#### What is being asked
Please reproduce the records starting at the beginning and ending with the line that contains "Ctruh: Building the Infrastructure for the", including that line, and rename "Categories" to "Topics" while leaving everything else unchanged.

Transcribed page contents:
=======

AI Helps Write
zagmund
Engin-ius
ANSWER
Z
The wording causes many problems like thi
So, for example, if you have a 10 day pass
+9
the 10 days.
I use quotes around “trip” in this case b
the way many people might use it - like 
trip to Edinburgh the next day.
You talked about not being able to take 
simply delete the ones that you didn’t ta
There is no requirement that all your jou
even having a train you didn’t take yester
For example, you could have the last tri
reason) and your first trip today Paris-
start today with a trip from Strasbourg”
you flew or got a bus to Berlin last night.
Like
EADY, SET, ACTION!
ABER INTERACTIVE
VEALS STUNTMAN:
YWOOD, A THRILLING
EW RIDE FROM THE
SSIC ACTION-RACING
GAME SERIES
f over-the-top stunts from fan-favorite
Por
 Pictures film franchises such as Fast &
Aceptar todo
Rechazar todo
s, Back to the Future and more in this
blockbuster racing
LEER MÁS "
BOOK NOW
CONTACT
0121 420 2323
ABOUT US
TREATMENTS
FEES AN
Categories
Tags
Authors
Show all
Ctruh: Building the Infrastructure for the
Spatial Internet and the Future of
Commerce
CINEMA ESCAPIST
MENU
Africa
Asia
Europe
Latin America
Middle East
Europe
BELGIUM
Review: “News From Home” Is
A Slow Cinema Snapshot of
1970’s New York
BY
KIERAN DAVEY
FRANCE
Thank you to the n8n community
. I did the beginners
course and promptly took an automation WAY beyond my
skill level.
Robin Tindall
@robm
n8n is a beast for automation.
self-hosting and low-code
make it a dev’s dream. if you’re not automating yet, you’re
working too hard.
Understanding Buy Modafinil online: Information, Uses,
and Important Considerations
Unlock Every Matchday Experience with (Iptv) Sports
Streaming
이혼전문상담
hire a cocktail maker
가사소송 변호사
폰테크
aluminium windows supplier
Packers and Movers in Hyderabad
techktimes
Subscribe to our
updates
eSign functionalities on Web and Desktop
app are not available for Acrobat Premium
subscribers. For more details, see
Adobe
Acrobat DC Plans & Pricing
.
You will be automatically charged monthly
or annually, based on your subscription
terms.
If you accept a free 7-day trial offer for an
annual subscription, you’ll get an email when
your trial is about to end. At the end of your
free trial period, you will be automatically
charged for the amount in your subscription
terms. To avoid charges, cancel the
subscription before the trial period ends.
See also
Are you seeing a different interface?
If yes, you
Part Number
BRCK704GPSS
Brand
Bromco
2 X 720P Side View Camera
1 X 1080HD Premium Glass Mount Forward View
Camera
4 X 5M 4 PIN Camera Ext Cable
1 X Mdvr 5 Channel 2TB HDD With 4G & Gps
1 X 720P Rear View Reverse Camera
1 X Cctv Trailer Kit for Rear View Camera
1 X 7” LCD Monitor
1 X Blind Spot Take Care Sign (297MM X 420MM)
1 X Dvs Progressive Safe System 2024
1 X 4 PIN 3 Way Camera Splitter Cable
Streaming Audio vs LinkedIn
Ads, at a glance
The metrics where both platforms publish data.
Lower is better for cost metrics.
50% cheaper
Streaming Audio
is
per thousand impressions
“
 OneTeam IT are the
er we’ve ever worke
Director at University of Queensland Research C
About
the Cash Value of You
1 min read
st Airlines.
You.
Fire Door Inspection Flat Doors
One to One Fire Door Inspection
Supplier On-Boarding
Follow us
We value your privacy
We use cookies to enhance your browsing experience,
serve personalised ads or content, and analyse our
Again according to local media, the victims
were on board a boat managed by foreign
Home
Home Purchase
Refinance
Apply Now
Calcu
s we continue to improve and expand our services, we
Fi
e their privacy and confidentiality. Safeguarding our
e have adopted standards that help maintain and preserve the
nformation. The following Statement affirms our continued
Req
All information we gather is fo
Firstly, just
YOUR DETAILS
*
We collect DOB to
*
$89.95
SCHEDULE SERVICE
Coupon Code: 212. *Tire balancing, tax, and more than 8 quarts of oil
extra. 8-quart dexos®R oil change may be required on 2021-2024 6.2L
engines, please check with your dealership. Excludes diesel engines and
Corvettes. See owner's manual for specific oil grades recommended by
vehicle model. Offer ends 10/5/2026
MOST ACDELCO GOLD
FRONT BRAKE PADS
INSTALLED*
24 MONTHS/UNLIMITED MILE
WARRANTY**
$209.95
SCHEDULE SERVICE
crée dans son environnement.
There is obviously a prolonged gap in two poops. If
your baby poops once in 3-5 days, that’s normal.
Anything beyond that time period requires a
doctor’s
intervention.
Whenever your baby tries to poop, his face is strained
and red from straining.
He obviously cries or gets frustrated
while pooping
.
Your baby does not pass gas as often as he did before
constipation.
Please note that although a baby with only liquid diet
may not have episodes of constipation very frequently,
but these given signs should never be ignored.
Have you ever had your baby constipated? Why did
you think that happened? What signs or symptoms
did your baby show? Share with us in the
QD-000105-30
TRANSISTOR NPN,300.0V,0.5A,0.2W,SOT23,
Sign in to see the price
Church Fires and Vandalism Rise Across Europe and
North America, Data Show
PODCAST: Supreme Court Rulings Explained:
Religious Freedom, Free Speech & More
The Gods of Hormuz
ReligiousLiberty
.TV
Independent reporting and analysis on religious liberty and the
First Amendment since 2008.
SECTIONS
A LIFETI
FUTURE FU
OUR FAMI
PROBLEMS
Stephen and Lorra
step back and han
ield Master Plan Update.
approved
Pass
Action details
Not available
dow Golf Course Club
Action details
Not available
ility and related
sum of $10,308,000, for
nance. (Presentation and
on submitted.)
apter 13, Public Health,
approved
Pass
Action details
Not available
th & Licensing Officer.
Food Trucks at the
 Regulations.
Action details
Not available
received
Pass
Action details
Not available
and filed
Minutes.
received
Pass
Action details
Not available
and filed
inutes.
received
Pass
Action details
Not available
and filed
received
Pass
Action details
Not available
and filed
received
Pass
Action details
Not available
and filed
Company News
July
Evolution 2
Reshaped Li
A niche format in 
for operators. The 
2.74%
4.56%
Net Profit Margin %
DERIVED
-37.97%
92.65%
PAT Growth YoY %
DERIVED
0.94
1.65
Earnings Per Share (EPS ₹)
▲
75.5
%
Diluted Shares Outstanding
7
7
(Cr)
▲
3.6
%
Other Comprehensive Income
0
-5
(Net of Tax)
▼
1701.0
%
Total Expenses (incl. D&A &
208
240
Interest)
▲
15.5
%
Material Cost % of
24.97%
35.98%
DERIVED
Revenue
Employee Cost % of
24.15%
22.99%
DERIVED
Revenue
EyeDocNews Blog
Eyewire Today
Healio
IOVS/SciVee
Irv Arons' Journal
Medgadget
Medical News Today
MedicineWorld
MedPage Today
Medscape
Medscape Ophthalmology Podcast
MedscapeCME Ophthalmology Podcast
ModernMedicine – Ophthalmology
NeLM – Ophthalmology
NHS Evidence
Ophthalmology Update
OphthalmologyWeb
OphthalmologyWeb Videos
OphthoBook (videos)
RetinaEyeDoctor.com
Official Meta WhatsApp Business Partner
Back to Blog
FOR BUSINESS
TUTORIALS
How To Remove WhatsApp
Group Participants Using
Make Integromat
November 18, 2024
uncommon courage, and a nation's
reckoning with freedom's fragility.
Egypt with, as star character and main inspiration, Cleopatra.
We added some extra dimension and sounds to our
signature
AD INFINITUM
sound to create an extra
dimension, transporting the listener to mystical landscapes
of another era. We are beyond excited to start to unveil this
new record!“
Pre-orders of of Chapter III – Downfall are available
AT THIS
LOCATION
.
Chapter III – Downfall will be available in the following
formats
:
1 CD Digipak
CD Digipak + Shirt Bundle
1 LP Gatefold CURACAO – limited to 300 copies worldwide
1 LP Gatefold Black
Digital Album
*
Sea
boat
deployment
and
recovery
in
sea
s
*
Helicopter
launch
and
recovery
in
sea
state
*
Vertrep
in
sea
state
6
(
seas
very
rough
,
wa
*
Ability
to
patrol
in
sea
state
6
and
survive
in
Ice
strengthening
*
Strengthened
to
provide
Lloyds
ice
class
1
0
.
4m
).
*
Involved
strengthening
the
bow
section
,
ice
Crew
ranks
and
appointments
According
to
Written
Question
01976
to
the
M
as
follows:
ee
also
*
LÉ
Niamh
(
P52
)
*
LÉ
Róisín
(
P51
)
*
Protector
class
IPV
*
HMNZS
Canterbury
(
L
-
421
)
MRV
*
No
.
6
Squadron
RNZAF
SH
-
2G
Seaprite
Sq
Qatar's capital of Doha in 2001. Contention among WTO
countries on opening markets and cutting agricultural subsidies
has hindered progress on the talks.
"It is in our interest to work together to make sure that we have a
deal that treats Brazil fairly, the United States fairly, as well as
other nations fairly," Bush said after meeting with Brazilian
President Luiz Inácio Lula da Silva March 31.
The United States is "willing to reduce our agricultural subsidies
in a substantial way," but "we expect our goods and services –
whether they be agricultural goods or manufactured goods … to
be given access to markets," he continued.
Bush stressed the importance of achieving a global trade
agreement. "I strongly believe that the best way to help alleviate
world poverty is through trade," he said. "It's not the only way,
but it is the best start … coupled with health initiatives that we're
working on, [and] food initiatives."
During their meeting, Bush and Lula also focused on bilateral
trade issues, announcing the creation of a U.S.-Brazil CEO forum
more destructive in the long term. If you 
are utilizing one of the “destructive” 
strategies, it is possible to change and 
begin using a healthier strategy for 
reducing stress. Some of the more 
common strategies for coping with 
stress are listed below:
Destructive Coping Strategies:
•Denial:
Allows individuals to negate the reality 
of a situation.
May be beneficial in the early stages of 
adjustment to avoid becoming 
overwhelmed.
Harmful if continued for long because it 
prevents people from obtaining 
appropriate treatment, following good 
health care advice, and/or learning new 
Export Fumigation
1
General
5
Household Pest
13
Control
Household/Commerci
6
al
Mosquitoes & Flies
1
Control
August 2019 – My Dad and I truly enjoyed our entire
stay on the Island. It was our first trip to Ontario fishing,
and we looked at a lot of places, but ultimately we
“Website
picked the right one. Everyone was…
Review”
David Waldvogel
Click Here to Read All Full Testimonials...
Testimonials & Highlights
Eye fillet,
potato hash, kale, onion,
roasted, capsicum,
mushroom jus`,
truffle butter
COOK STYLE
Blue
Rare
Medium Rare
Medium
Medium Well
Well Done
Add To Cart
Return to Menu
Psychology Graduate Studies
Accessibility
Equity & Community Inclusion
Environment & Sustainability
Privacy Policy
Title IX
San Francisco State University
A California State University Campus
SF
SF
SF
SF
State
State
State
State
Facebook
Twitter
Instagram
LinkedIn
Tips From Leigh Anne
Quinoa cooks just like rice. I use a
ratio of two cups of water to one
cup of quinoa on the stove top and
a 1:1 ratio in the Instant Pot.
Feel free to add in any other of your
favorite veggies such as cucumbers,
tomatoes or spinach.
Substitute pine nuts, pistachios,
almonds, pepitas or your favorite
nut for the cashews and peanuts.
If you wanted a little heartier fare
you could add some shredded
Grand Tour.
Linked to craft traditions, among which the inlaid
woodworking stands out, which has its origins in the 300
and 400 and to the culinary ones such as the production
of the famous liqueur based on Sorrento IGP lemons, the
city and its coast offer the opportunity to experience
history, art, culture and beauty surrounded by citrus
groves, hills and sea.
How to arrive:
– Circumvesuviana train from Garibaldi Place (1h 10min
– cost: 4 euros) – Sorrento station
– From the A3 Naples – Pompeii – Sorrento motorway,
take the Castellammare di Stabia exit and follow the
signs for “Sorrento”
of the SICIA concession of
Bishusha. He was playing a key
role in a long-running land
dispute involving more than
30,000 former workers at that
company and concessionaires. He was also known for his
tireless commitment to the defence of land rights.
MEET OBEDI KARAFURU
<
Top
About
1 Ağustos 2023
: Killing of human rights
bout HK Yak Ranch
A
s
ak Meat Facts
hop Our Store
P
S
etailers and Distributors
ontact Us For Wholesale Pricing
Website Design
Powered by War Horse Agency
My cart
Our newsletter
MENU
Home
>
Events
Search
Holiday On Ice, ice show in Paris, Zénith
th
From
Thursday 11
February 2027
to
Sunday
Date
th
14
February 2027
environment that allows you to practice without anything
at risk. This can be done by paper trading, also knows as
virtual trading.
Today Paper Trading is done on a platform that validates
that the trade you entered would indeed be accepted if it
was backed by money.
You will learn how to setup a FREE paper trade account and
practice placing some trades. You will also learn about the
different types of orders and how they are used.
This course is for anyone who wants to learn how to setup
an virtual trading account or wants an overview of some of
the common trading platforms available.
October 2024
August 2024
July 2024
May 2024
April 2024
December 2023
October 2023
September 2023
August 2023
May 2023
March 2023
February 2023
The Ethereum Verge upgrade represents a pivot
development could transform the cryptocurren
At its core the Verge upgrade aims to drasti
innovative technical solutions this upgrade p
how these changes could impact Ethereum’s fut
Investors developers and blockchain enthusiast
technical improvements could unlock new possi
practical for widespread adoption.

=======

#### Answer
AI Helps Write
zagmund
Engin-ius
ANSWER
Z
The wording causes many problems like thi
So, for example, if you have a 10 day pass
+9
the 10 days.
I use quotes around “trip” in this case b
the way many people might use it - like 
trip to Edinburgh the next day.
You talked about not being able to take 
simply delete the ones that you didn’t ta
There is no requirement that all your jou
even having a train you didn’t take yester
For example, you could have the last tri
reason) and your first trip today Paris-
start today with a trip from Strasbourg”
you flew or got a bus to Berlin last night.
Like
EADY, SET, ACTION!
ABER INTERACTIVE
VEALS STUNTMAN:
YWOOD, A THRILLING
EW RIDE FROM THE
SSIC ACTION-RACING
GAME SERIES
f over-the-top stunts from fan-favorite
Por
 Pictures film franchises such as Fast &
Aceptar todo
Rechazar todo
s, Back to the Future and more in this
blockbuster racing
LEER MÁS "
BOOK NOW
CONTACT
0121 420 2323
ABOUT US
TREATMENTS
FEES AN
Topics
Tags
Authors
Show all
Ctruh: Building the Infrastructure for the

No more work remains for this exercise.